While Iran and the US had previously engaged in indirect nuclear negotiations mediated by Oman, those discussions were halted after the joint Israeli-American military campaign. Notably, just one day before the US strikes, Iranian representatives had met with the E3 in Geneva.
On July 20th, Ali Larijani, a top adviser to Iran’s supreme leader on nuclear issues, held a surprise meeting with Russian President Vladimir Putin. Kremlin spokesman Dmitry Peskov said Mr Larijani “conveyed assessments of the escalating situation in the Middle East and around the Iranian nuclear programme.” Mr Putin, in turn, reiterated Russia’s “well-known positions on how to stabilise the situation in the region and on the political settlement of the Iranian nuclear programme.”
The current tensions are unfolding against the backdrop of the 2015 Joint Comprehensive Plan of Action (JCPOA)—a deal under which Iran agreed to scale back its nuclear programme in exchange for sanctions relief. The agreement unravelled in 2018, when President Donald Trump, during his first presidency, withdrew the US from the deal and reimposed sanctions.

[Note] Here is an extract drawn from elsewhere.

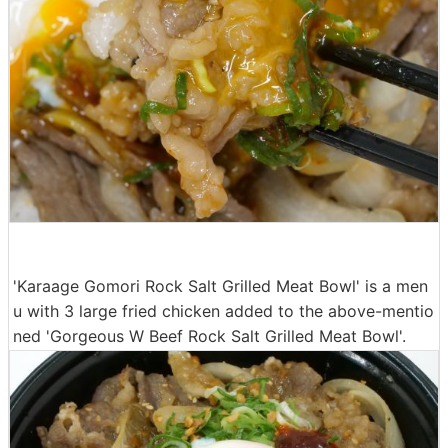
'Karaage Gomori Rock Salt Grilled Meat Bowl' is a men
u with 3 large fried chicken added to the above-mentio
ned 'Gorgeous W Beef Rock Salt Grilled Meat Bowl'.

Now, the E3 have threatened to trigger the JCPOA’s “snapback” mechanism, which would allow them to reimpose sanctions if Iran is found to be non-compliant. But the Iranian Foreign Minister Abbas Araghchi rejected the move, stating on social media that the West had “absolutely no moral, legal grounds” to reactivate sanctions.
“Through their actions and statements, including providing political and material support to the recent unprovoked and illegal military aggression of the Israeli regime and the US… the E3 have relinquished their role as ‘participants’ in the JCPOA,” Araghchi said.
He added that any attempt to bring back the terminated UN Security Council resolutions would be “null and void.”
“Iran has shown that it is capable of defeating any delusional ‘dirty work’ but has always been prepared to reciprocate meaningful diplomacy in good faith,” Araghchi said.